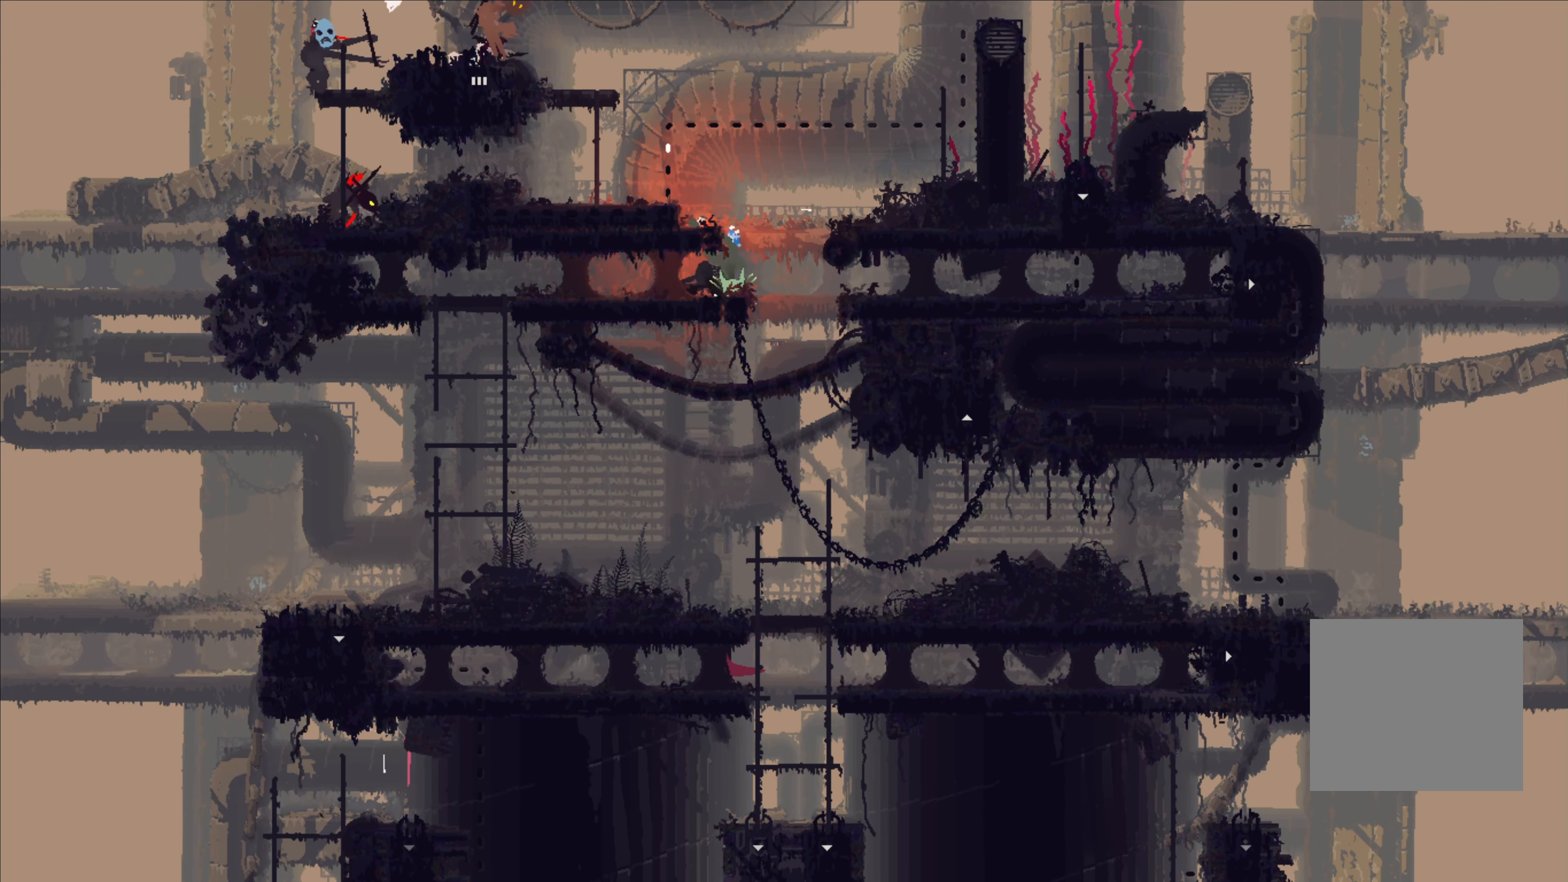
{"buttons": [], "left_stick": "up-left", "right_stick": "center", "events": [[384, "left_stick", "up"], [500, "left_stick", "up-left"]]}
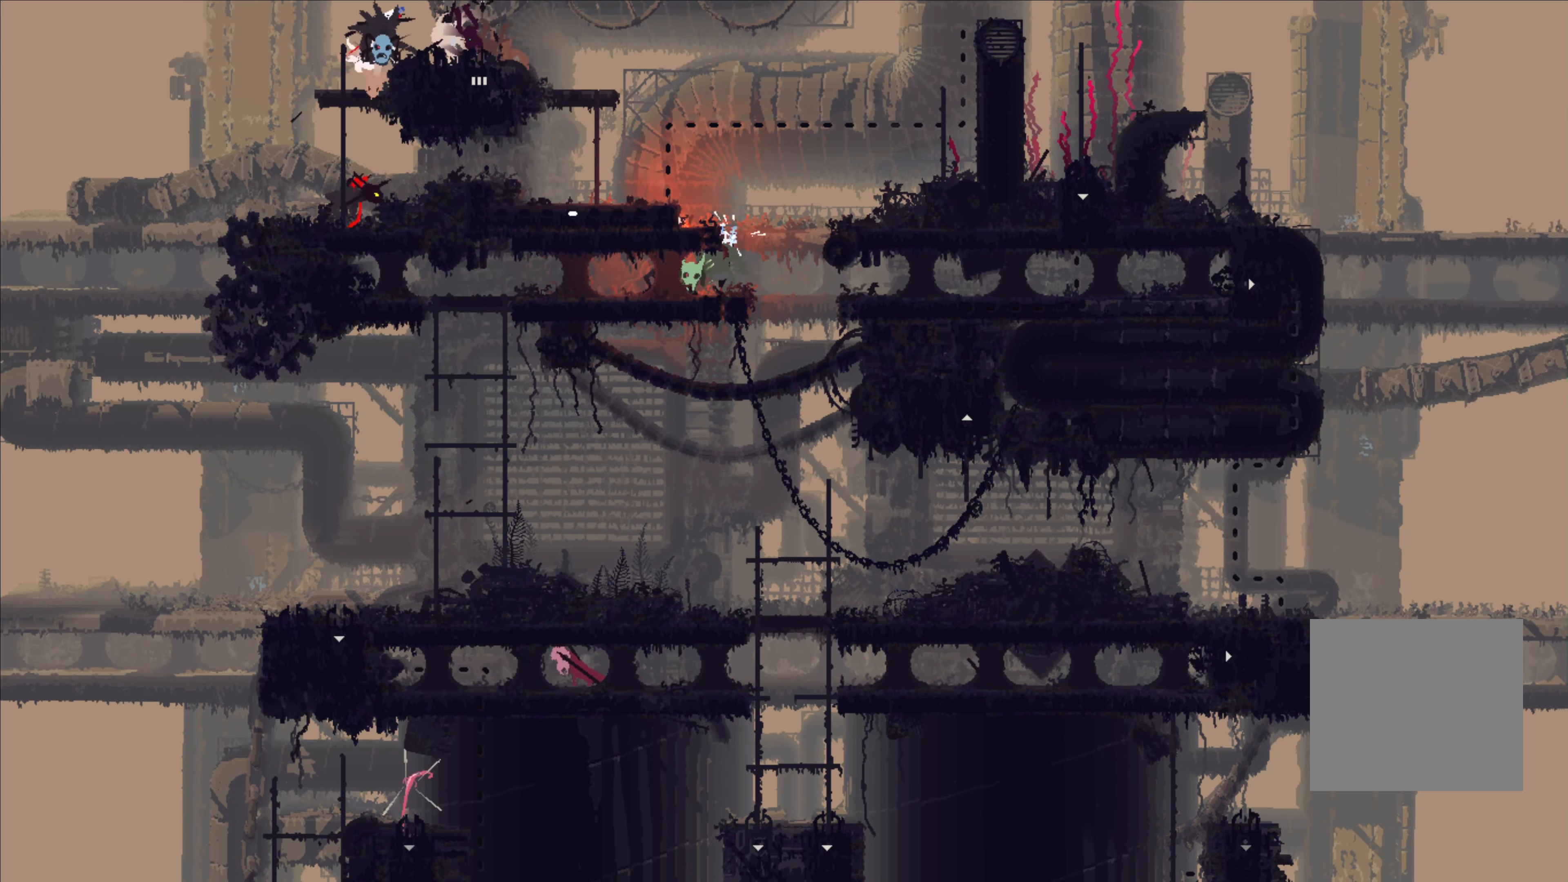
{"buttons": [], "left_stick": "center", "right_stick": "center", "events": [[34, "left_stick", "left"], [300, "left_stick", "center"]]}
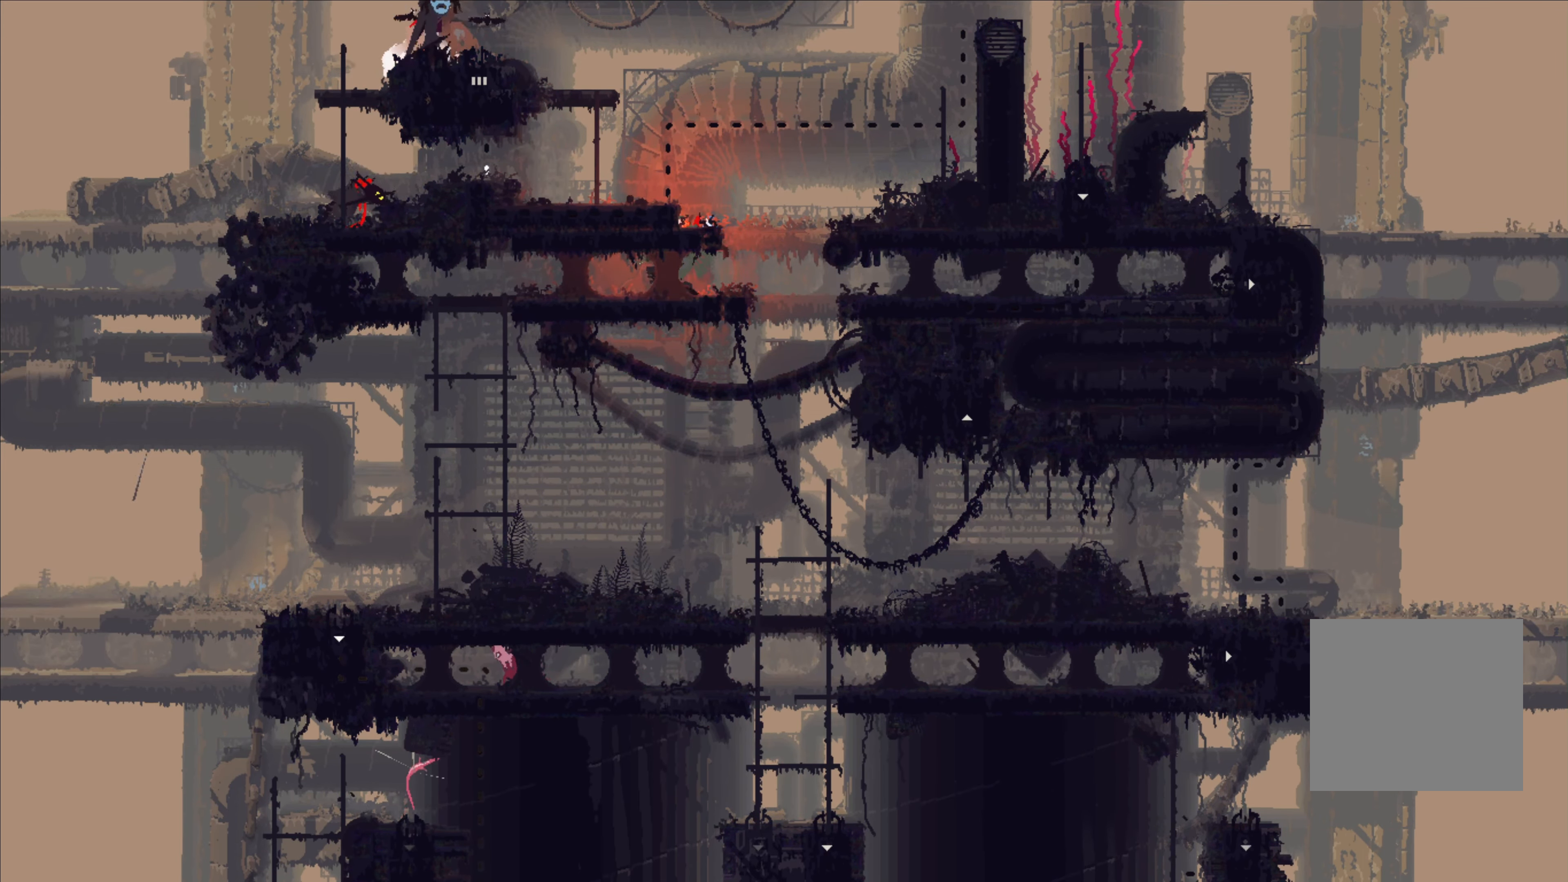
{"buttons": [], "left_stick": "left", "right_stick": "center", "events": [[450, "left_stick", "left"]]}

■ TASK BRIEF:
Copy out the material above exactly; the images stay out.

■ ANSWER SECTION:
{"buttons": [], "left_stick": "up-left", "right_stick": "center", "events": [[384, "left_stick", "up"], [500, "left_stick", "up-left"]]}
{"buttons": [], "left_stick": "center", "right_stick": "center", "events": [[34, "left_stick", "left"], [300, "left_stick", "center"]]}
{"buttons": [], "left_stick": "left", "right_stick": "center", "events": [[450, "left_stick", "left"]]}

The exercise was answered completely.